With shares of Illumina (ILMN -0.40%) down 37% over the last 12 months and underperforming the market over the last five years, shareholders have had a rough time. As of April 3, regulators in the U.S. were rebuffing its acquisition of Grail, a cancer-testing company that it originally founded and spun off. So growth may be hard to come by in the near future, and Illumina may need to pay fines.
Regardless, the company is still the biggest game in town when it comes to gene-sequencer hardware for use in clinics, genealogy centers, and laboratories. While some competitors make devices that do the same thing as Illumina’s products, there’s certainly no rising star anywhere in sight that could take its place.
So, is the latest bump in the road an isolated incident, or is it symptomatic of a wider decline that will continue to wreak havoc on its stock?
The status quo isn’t good
Appreciating what’s going on with Illumina requires a brief recap of how its biggest growth initiative over the last three years ended up foundering and creating an avoidable and regrettable mess for this leading gene-sequencing stock.

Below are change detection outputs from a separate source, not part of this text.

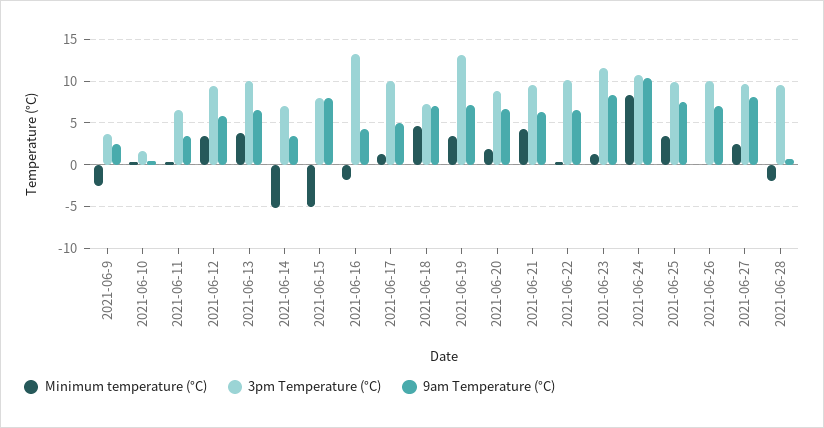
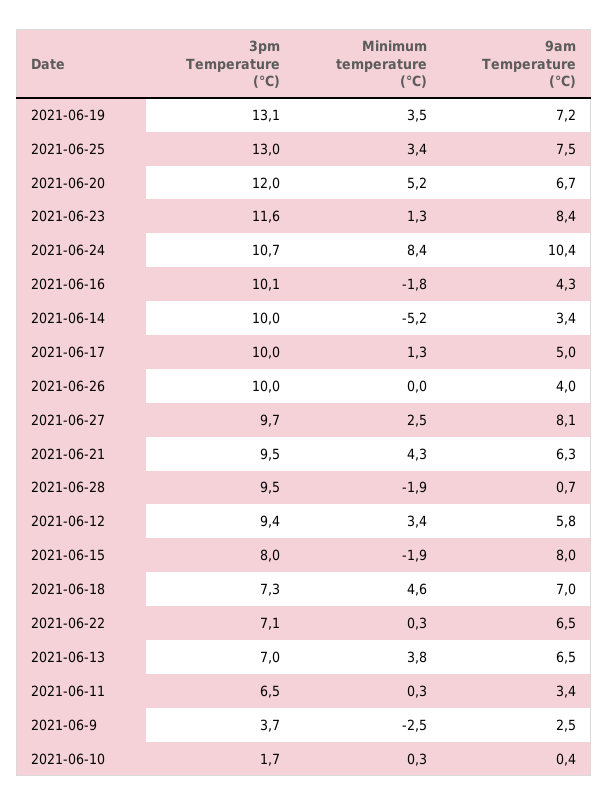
  {
    "Minimum temperature (°C)": {
      "2021-06-9": -2.5,
      "2021-06-10": 0.3,
      "2021-06-11": 0.3,
      "2021-06-12": 3.4,
      "2021-06-13": 3.8,
      "2021-06-14": -5.2,
-     "2021-06-15": -5,
+     "2021-06-15": -1.9,
      "2021-06-16": -1.8,
      "2021-06-17": 1.3,
      "2021-06-18": 4.6,
      "2021-06-19": 3.5,
-     "2021-06-20": 2,
+     "2021-06-20": 5.2,
      "2021-06-21": 4.3,
      "2021-06-22": 0.3,
      "2021-06-23": 1.3,
      "2021-06-24": 8.4,
      "2021-06-25": 3.4,
      "2021-06-26": 0,
      "2021-06-27": 2.5,
      "2021-06-28": -1.9
    },
    "3pm Temperature (°C)": {
      "2021-06-9": 3.7,
      "2021-06-10": 1.7,
      "2021-06-11": 6.5,
      "2021-06-12": 9.4,
-     "2021-06-13": 10,
+     "2021-06-13": 7,
-     "2021-06-14": 7,
+     "2021-06-14": 10,
      "2021-06-15": 8,
-     "2021-06-16": 13,
+     "2021-06-16": 10.1,
      "2021-06-17": 10,
      "2021-06-18": 7.3,
      "2021-06-19": 13.1,
-     "2021-06-20": 9,
+     "2021-06-20": 12,
      "2021-06-21": 9.5,
-     "2021-06-22": 10,
+     "2021-06-22": 7.1,
      "2021-06-23": 11.6,
      "2021-06-24": 10.7,
-     "2021-06-25": 10,
+     "2021-06-25": 13,
      "2021-06-26": 10,
      "2021-06-27": 9.7,
      "2021-06-28": 9.5
    },
    "9am Temperature (°C)": {
      "2021-06-9": 2.5,
      "2021-06-10": 0.4,
      "2021-06-11": 3.4,
      "2021-06-12": 5.8,
      "2021-06-13": 6.5,
      "2021-06-14": 3.4,
      "2021-06-15": 8,
      "2021-06-16": 4.3,
      "2021-06-17": 5,
      "2021-06-18": 7,
      "2021-06-19": 7.2,
      "2021-06-20": 6.7,
      "2021-06-21": 6.3,
      "2021-06-22": 6.5,
      "2021-06-23": 8.4,
      "2021-06-24": 10.4,
      "2021-06-25": 7.5,
-     "2021-06-26": 7,
+     "2021-06-26": 4,
      "2021-06-27": 8.1,
      "2021-06-28": 0.7
    }
  }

Seeking to differentiate its business, in late 2021 it acquired a company named Grail that makes liquid biopsy cancer tests. Illumina moved forward with the purchase without waiting to hear back from antitrust regulators in the United States and European Union regarding whether the acquisition was kosher in their books. Ultimately, it was not.
Regulators in the U.S. had already attempted to block the deal in early 2021. And by mid-2022, regulators in the E.U. did the same. By early 2023, the company was facing the high probability of fines from E.U. regulators that it expected to be as large as $453 million. By early April, regulators from both the U.S. and the E.U. were in agreement that Illumina would need to unwind its acquisition. So much for its plans for a growth-driven acquisition.

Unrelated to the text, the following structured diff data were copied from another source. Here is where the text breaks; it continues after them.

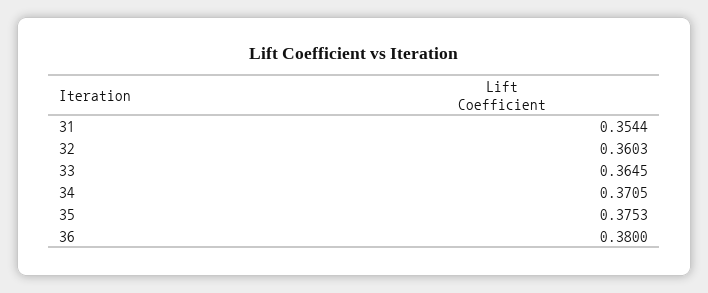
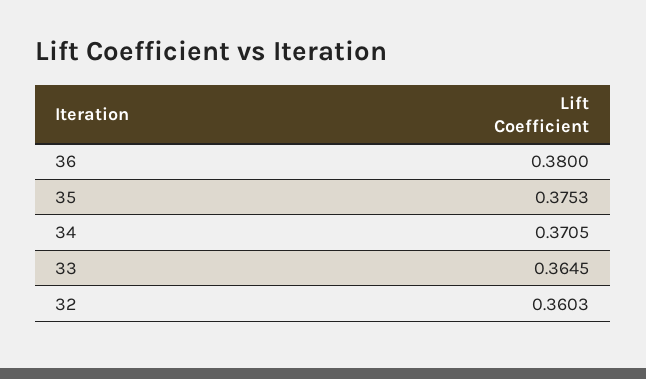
  {
-   "31": 0.3544,
    "32": 0.3603,
    "33": 0.3645,
    "34": 0.3705,
    "35": 0.3753,
    "36": 0.38
  }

Now, Illumina faces a few new challenges. The first is spinning off Grail for a second time. Given that Grail’s revenue is anticipated by management to expand at a minimum compound annual growth rate (CAGR) of 60% over the next five years, the company’s top line will need a new driver. While it does plan to see sales of its new sequencing device ramp up throughout 2023, that might not be enough to move the needle. In the fourth quarter, its non-Grail revenue fell by 10% year over year, reaching a bit over $1 billion, which was caused by disturbingly sharp declines of 13% in its consumables segment and 24% in its sequencing-instruments segment.
In other words, Illumina’s engine of recurring revenue is sputtering as customers are buying fewer new devices, and they’re also using their installed devices less, thereby causing them to buy fewer consumables like reagents and sample-loading cassettes. And somehow, management’s forecast for 2023 calls for top-line growth of between 6% and 8%, which looks increasingly out of reach. Shareholders are likely to be in for a bad time.
It isn’t about to go out of business
As weak as Illumina’s core segment looks, and as bad as the consequences of its ill-conceived attempt to acquire Grail without regulatory approval are likely to be, the company is far from total desolation.
Management estimates that the market for its sequencers in research applications is around $23 billion annually. In 2022, its sequencers and consumables brought in $4.5 billion in revenue, more than $3 billion of which was from consumables. Its global fleet of installed sequencer devices numbers more than 23,000, with more than 3,200 installed last year alone.
All of those freshly installed sequencers will need plenty of consumables for customers to use them, as will the base of existing hardware. Even if Illumina were to stop investing in research and development (R&D) and developing new products, it could still collect plenty of money every quarter because customers aren’t about to stop using the units they already paid for. And to top it off, it still has a near monopoly on making next-generation sequencers (NGS) despite the name being a bit of a misnomer since they’ve been on the market for roughly a decade now.
So, rumors of Illumina’s demise are quite premature. But it’s probably a good idea to avoid buying the stock until there’s a clear plan to stoke new growth.